Pendidikan merupakan tombak peradaban bangsa, banyak yang mengatakan seperti itu. Faktanya tentulah benar, bahwa pendidikan merupakan landasan dari segala hal yang terjadi di dalam dunia ini. Pendidikan dapat kita dapatkan dimana saja, bahkan hanya dalam melalui interaksi sekalipun. Maka dari itu pendidikan tidak dapat dikatakan hanya terpaku pada buku saja. Bahkan menurut KBBI sendiri, pendidikan merupakan proses pengubahan sikap dan tata laku seseorang atau kelompok orang dalam usaha mendewasakan manusia melalui upaya pengajaran dan pelatihan; proses, cara, perbuatan mendidik.
Dalam perspektif kebudayaan, pendidikan dilihat sebagai transformasi sistem sosial budaya dari satu generasi ke generasi yang lain dalam suatu proses masyarakat. Pendidikan dijelaskan sebagai proses pembudayaan (Tilaar, 2009). Dimana pendidikan dan kebudayaan tidak dapat dipisahkan karena ketika berbicara tentang pendidikan, maka kebudayaan turut serta berada di dalamnya.
Maka dari itu tidak ada yang mewajibkan  pendidikan untuk diturunkan melalui buku dan sekolah, setidaknya jika penulis berpacu pada pengertian dari KBBI. Namun bukan berarti penulis menihilkan peran dari kedua instrumen tersebut. Yang dapat penulis tangkap dari pengertian tersebut, pendidikan menunjukan adanya sebuah "proses" dalam diri manusia. Proses untuk menjadi manusia yang lebih baik dan bermartabat dari sebelumnya.
Baca juga: Uniknya Sistem Penanggalan Adat Suku Baduy di Provinsi Banten
Maka dari itu penulis merasa, untuk menilai seseorang berpendidikan atau bukan, tidak perlu melihat dari seberapa banyak gelar yang ia dapatkan. Namun penilaian yang sesungguhnya terlihat dari proses yang telah ia lakukan sejak ia mendapatkan pendidikan tersebut. Maka instrumen seperti bangunan sekolah dan buku yang tergambarkan melalui pendidikan formal bukanlah menjadi patokan apakah seseorang berpendidikan atau tidak.
Mengenal Suku Baduy
Seperti apa yang telah penulis cukup pelajari dari pendidikan ala Suku Baduy. Suku Baduy sendiri merupakan salah satu suku atau kelompok etnis di Indonesia yang berlokasi di Kabupaten Lebak, Banten. Masyarakat Suku Baduy tinggal secara berpindah-pindah (nomaden) di lereng pegunungan Kendeng dan memasuki wilayah Desa Kanekes.

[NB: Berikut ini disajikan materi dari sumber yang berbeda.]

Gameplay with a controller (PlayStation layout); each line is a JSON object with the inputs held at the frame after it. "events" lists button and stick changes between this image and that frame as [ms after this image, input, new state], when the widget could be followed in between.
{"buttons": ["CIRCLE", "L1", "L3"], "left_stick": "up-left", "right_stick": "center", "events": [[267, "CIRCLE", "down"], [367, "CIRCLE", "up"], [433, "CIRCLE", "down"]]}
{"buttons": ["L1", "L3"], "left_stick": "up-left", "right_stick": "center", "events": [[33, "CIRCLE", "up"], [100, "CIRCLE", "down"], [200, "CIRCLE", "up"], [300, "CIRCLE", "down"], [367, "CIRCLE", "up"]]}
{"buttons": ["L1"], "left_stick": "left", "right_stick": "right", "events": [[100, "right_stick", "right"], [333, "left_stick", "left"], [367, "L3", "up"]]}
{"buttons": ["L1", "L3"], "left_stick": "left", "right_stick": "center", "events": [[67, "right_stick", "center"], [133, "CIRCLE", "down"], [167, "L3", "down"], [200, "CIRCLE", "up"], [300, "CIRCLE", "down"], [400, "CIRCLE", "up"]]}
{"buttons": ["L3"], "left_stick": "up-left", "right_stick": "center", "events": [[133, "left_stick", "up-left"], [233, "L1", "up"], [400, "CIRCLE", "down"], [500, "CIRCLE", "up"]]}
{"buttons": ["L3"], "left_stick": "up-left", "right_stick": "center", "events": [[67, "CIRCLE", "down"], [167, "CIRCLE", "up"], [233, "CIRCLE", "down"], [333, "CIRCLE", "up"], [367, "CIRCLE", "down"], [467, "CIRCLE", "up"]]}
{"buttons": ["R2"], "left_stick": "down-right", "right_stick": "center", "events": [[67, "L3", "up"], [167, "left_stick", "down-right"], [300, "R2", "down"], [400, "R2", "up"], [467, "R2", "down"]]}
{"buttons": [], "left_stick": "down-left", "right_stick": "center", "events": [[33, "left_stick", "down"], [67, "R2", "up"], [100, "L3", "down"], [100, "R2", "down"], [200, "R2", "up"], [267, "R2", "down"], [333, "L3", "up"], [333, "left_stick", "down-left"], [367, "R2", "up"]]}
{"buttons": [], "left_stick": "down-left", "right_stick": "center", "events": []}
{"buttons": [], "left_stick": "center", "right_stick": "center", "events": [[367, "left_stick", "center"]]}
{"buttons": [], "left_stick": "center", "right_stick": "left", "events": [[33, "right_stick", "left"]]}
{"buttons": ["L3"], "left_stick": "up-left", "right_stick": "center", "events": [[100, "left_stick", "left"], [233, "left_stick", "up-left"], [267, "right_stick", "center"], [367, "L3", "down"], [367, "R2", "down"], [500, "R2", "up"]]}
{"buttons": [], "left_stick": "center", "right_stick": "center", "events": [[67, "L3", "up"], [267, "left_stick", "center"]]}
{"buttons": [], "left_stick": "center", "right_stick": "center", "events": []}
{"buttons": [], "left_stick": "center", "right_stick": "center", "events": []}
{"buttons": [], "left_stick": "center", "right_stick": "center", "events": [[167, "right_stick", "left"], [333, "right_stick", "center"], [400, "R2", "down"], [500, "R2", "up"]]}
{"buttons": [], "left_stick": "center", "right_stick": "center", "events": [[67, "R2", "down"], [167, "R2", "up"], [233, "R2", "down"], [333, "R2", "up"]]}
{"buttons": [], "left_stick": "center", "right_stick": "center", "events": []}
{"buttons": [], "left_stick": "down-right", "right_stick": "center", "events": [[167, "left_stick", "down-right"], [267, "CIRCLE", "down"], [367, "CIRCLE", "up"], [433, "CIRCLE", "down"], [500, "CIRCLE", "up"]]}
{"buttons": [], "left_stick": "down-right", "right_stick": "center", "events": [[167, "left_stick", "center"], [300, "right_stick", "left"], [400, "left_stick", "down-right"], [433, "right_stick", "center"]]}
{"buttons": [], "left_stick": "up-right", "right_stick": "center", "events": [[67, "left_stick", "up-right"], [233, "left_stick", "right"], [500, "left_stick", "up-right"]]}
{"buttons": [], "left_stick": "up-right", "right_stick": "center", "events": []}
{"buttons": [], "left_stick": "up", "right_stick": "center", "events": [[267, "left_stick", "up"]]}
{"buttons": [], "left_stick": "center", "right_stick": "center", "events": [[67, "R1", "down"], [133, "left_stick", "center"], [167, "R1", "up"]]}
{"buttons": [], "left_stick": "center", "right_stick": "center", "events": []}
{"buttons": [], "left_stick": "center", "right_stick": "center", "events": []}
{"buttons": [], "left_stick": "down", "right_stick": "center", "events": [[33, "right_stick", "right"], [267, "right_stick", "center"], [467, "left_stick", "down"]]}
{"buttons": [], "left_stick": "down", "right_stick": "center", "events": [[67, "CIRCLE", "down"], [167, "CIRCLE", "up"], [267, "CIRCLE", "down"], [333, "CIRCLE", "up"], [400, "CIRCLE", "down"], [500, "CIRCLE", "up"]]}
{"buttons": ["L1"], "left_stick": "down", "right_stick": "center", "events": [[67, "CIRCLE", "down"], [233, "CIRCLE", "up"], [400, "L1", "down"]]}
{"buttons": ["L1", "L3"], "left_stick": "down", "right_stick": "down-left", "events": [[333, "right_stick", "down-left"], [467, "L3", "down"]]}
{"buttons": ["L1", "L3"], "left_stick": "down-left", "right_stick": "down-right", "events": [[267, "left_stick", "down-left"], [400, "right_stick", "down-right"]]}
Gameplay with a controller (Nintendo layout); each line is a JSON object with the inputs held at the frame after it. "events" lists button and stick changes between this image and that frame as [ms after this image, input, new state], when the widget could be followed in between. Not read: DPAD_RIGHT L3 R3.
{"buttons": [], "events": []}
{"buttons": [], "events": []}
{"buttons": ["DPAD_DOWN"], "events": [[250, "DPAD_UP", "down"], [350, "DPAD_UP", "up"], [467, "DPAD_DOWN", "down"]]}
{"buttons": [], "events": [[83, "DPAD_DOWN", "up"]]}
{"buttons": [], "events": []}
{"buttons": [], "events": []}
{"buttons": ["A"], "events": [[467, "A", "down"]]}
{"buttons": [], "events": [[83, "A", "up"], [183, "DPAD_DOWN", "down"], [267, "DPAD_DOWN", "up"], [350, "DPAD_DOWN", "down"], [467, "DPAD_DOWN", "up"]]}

Terdapat stratifikasi yang membagi Suku Baduy kedalam tiga tingkatan, Baduy Tangtu, Baduy Penamping, dan Baduy Dangka. Baduy Tangtu atau Suku Baduy Dalam dapat dikatakan Baduy asli dimana pola kehidupan sehari-hari mereka masih sangat berpegang dengan adat yang berlaku. Mereka menolak masuknya modernisasi dan teknologi dan memilih hidup dengan kesederhanaan sesuai yang diajarkan turun temurun oleh para leluhurnya.
Selanjutnya Baduy Penamping atau Suku Baduy Luar. Berbeda dengan Baduy Dalam, Baduy Luar cukup menerima masuknya teknologi meskipun masih terbatas, namun cenderung lebih longgar dibandingkan Baduy Dalam. Perbedaannya juga terletak pada bagaimana Baduy Luar lebih menerima budaya luar dan orang asing (modernisasi), dibandingkan Baduy Dalam.Â
Terakhir yaitu Baduy Dangka yang berdampingan dengan Baduy Luar. Banyak di antara mereka merupakan pemeluk agama Islam, berbeda dengan Baduy Dalam yang umumnya adalah penganut Sunda Wiwitan atau kepercayaan yang diturunkan dari leluhur mereka.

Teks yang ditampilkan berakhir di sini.